15. The semiconductor device of claim 10, further comprising:

a plurality of source/drain contacts disposed on the plurality of source/drain patterns, respectively, and connected to the plurality of source/drain patterns, respectively,

wherein the power rail via is connected to at least some of the plurality of source/drain contacts.

16. The semiconductor device of claim 10, wherein the first sub-film is composed of a different material from the filling film.

17. The semiconductor device of claim 10, wherein the first sub-film and the filling film are composed of the same material.
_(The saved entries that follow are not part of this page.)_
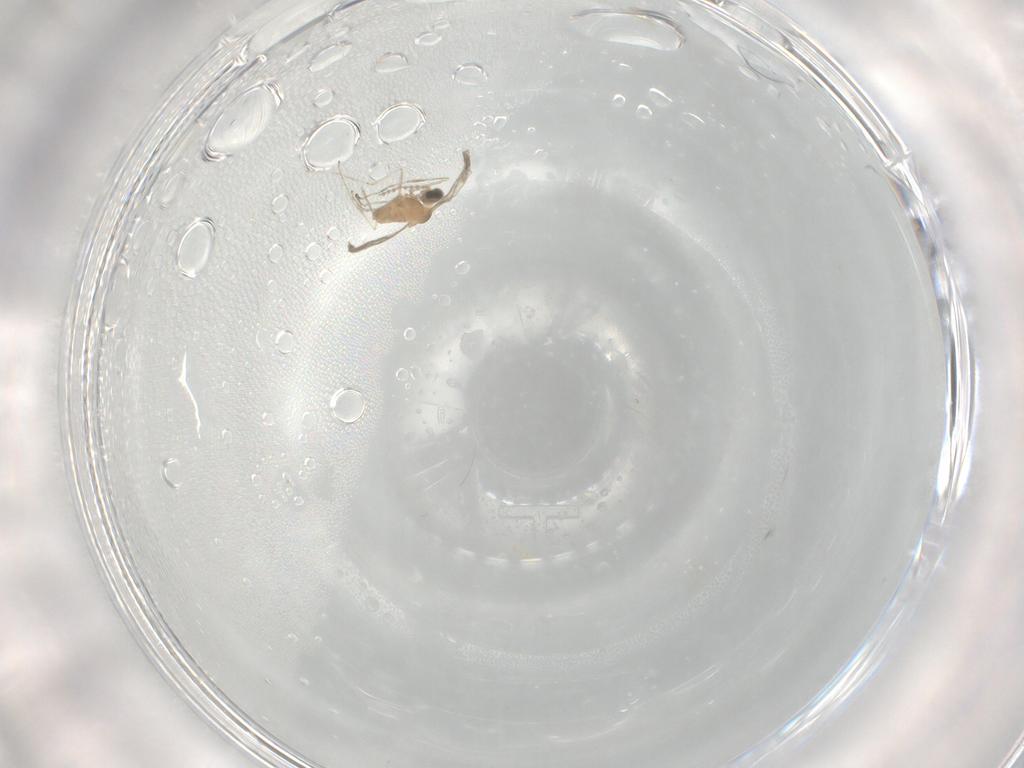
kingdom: Animalia
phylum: Arthropoda
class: Insecta
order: Diptera
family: Cecidomyiidae
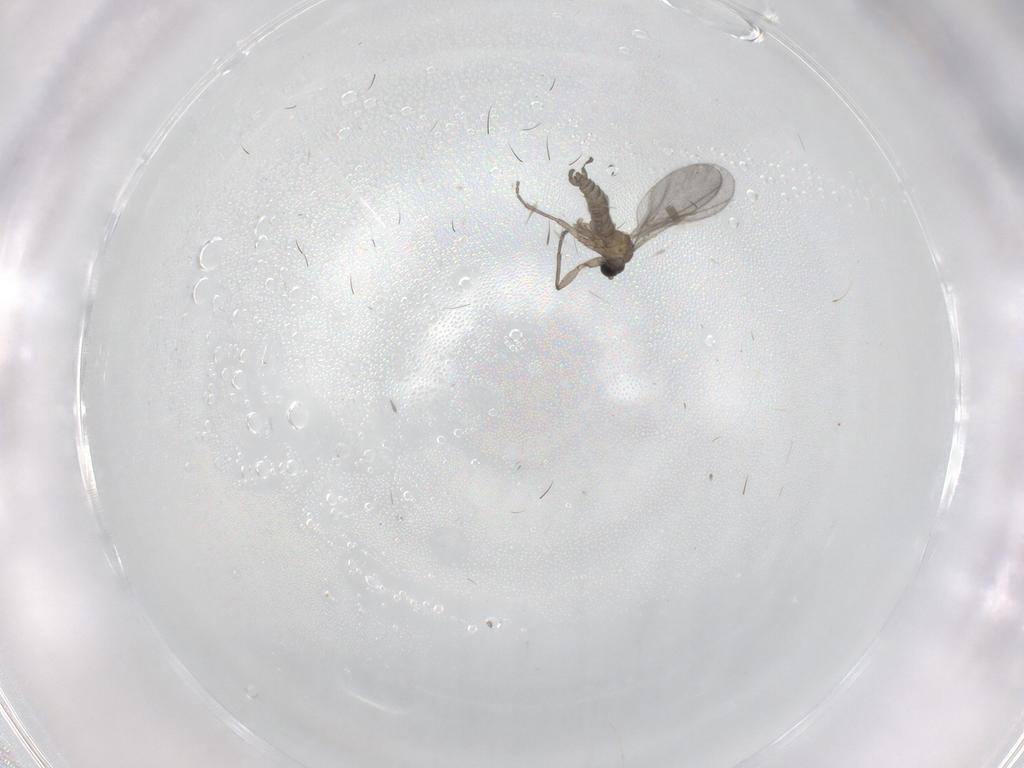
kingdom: Animalia
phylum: Arthropoda
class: Insecta
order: Diptera
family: Sciaridae
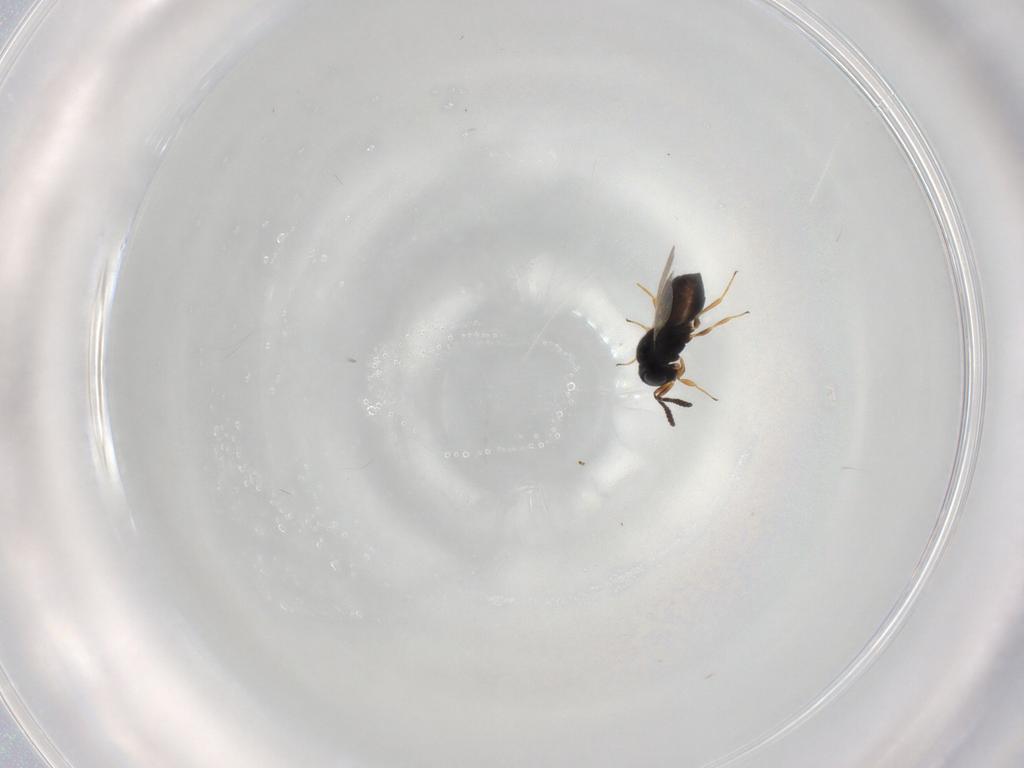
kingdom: Animalia
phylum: Arthropoda
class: Insecta
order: Hymenoptera
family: Scelionidae
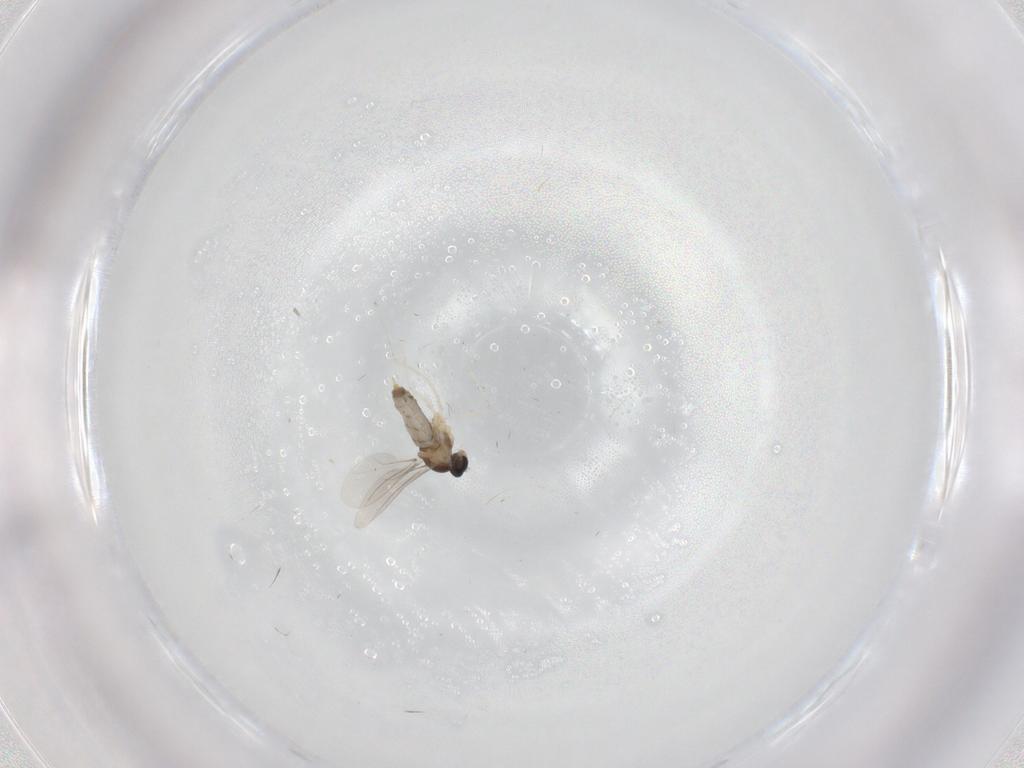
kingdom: Animalia
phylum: Arthropoda
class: Insecta
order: Diptera
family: Cecidomyiidae
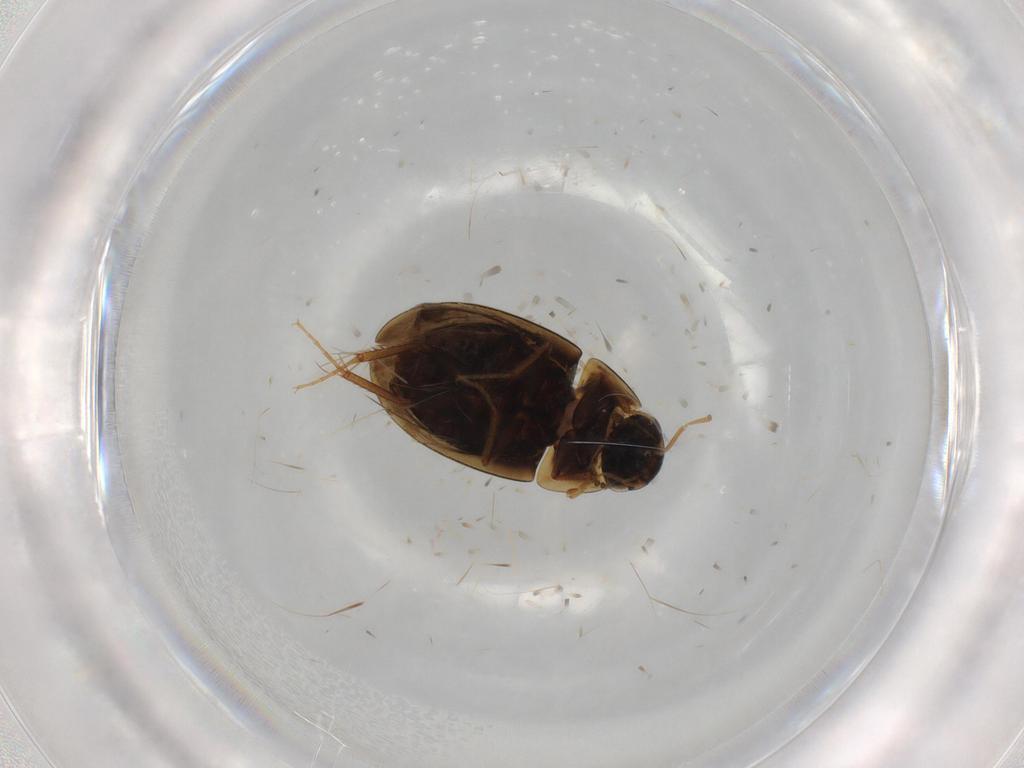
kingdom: Animalia
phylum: Arthropoda
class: Insecta
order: Coleoptera
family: Hydrophilidae
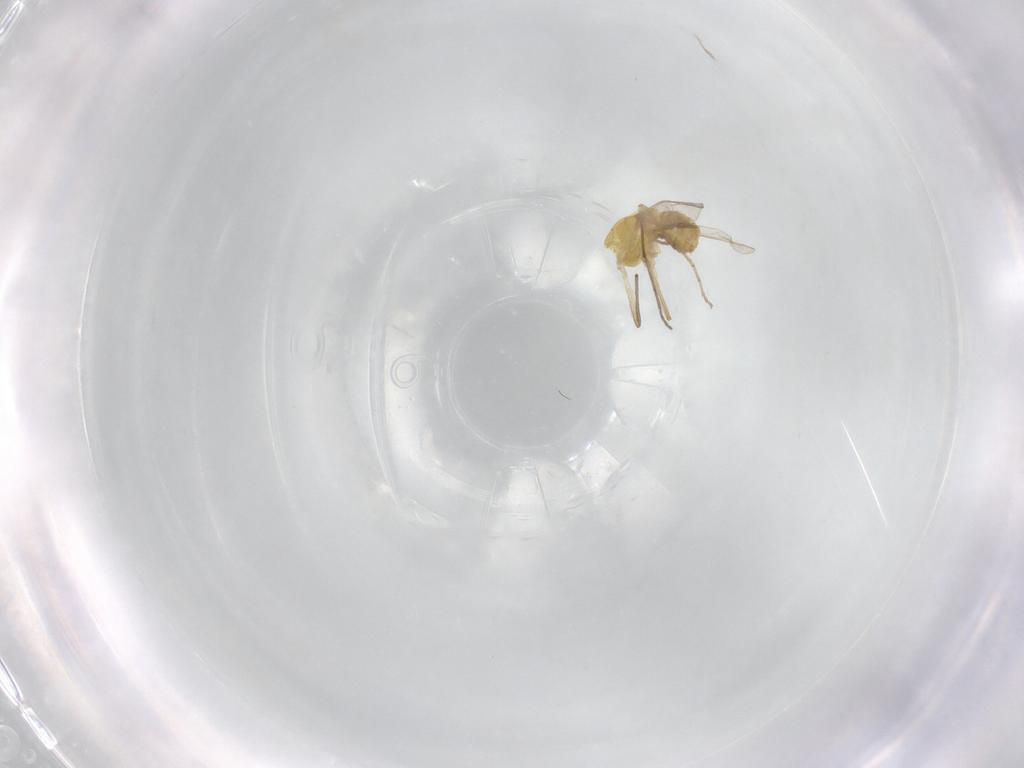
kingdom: Animalia
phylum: Arthropoda
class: Insecta
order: Diptera
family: Chironomidae
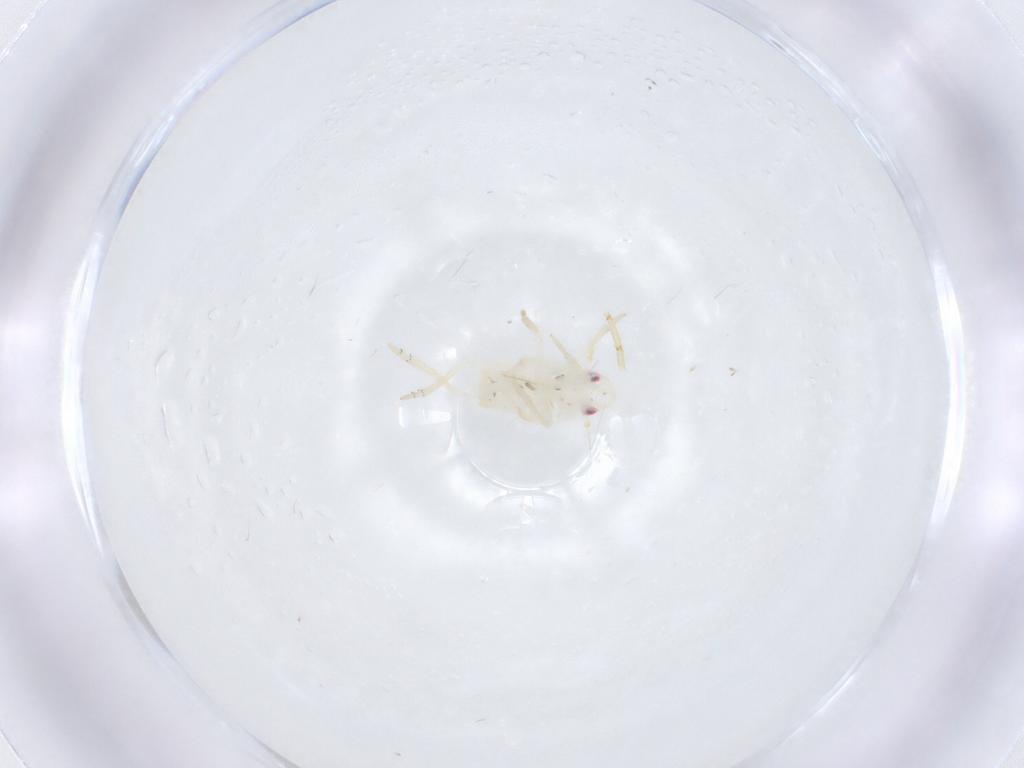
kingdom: Animalia
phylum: Arthropoda
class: Insecta
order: Hemiptera
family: Flatidae
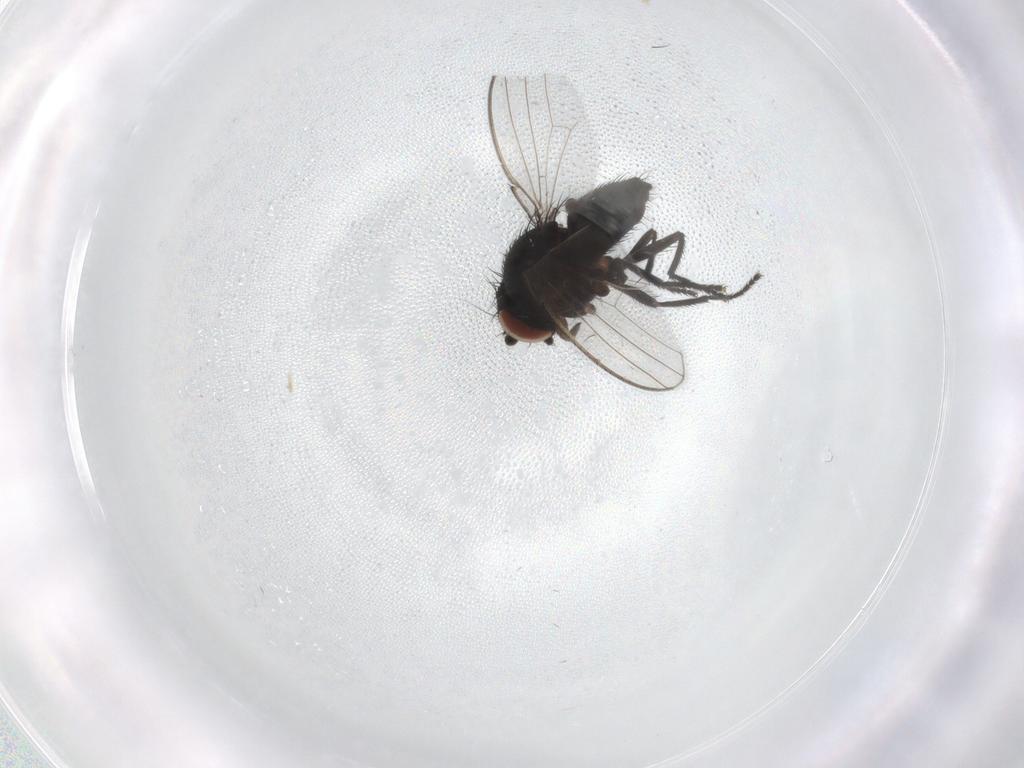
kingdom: Animalia
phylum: Arthropoda
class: Insecta
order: Diptera
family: Milichiidae
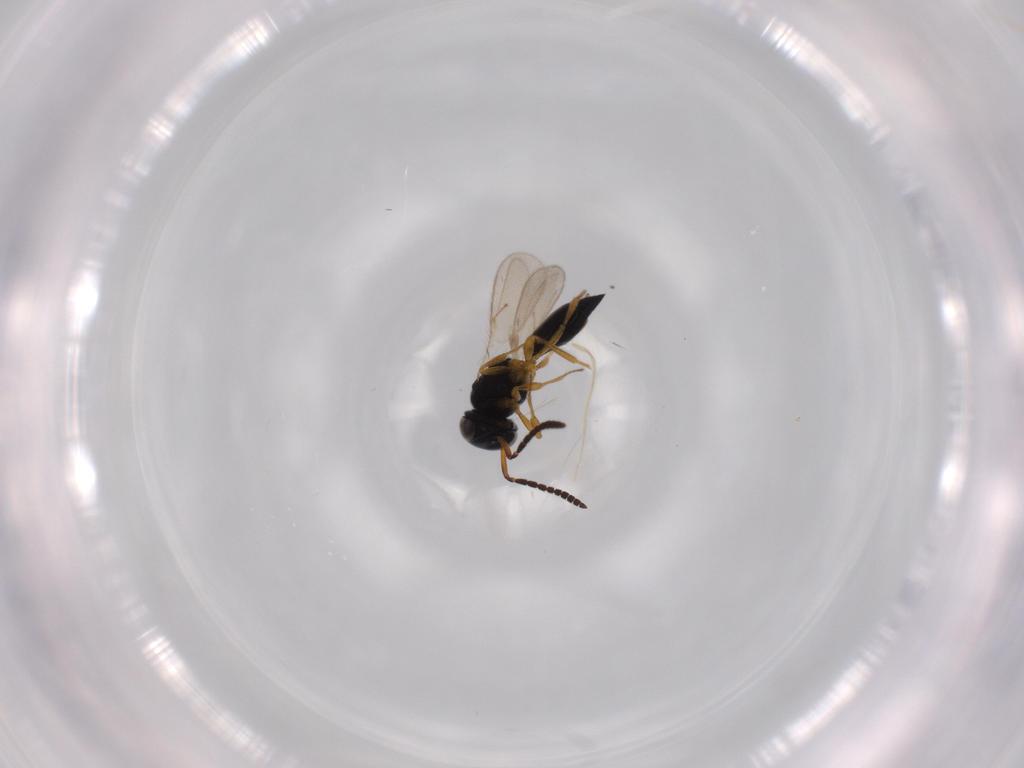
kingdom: Animalia
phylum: Arthropoda
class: Insecta
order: Hymenoptera
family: Scelionidae
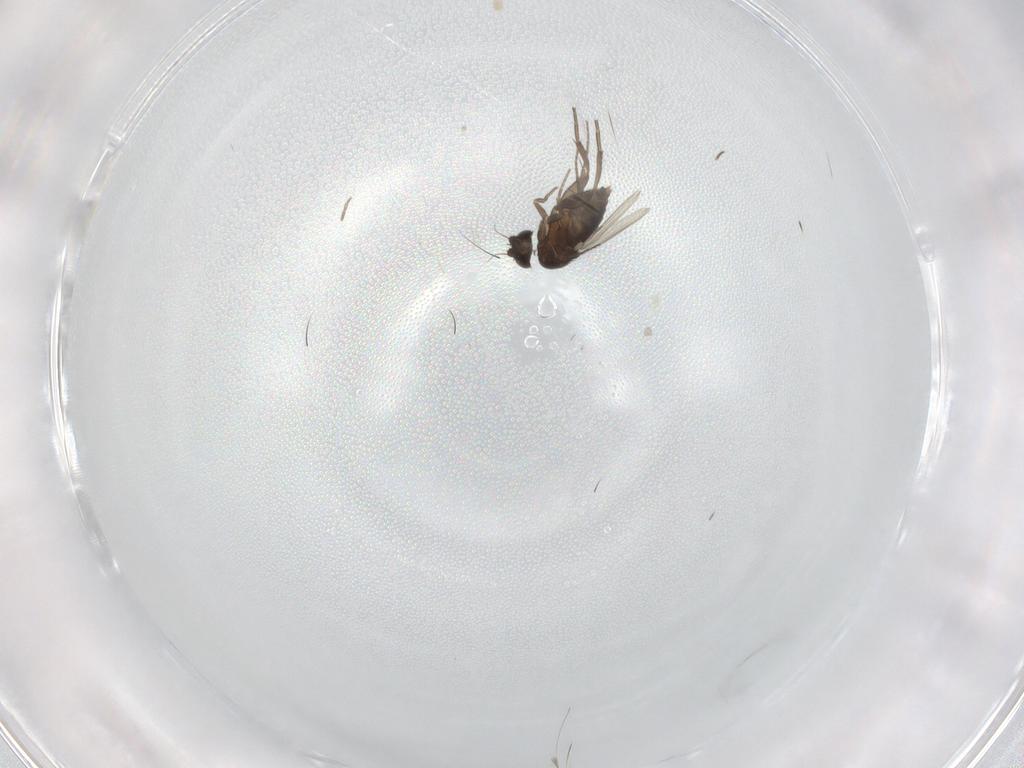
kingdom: Animalia
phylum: Arthropoda
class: Insecta
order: Diptera
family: Phoridae
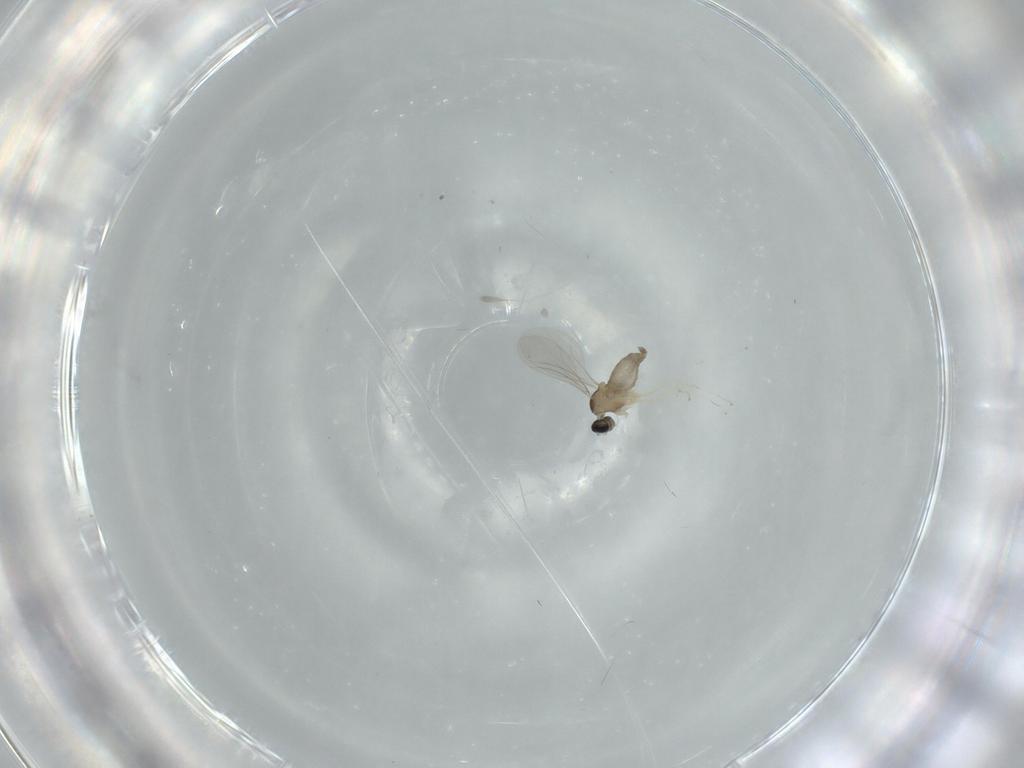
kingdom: Animalia
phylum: Arthropoda
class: Insecta
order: Diptera
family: Cecidomyiidae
18. A semiconductor device comprising:

a substrate including a first surface and a second surface opposite to each other along a first direction;

an active pattern disposed on the first surface of the substrate and including a lower pattern extending in a second direction and one or more sheet patterns spaced apart from the lower pattern in the first direction;

a field insulating film disposed on the first surface of the substrate and covering sidewalls of the lower pattern;

a gate electrode disposed on the first surface of the substrate, surrounding the sheet patterns, and extending in a third direction;

a source/drain pattern disposed on one side of the gate electrode and connected to the lower pattern;

a source/drain contact disposed on the source/drain pattern and connected to the source/drain pattern;

a power rail disposed on the second surface of the substrate and extending in the second direction;

a buried conductive pattern disposed within the substrate and connected to the power rail;

a via trench disposed on one side of the gate electrode and one side of the source/drain pattern and penetrating through the field insulating film to expose the buried conductive pattern;

via insulating liners extending along outer sidewalls of the via trench; and

a power rail via disposed in the via trench, connected to the buried conductive pattern, and connected to the source/drain contact,

wherein the power rail via includes: a first sub-film connected to the buried conductive pattern and formed as a single film; and a second sub-film disposed on the first sub-film, wherein the second sub-film includes a plurality of barrier films extending along sidewalls of the via trench and a filling film disposed between adjacent barrier films of the plurality of barrier films and in contact with the first sub-film.

19. The semiconductor device of claim 18, wherein the first sub-film and the filling film are composed of different materials.

20. The semiconductor device of claim 18, wherein the first sub-film and the filling film are composed of the same material.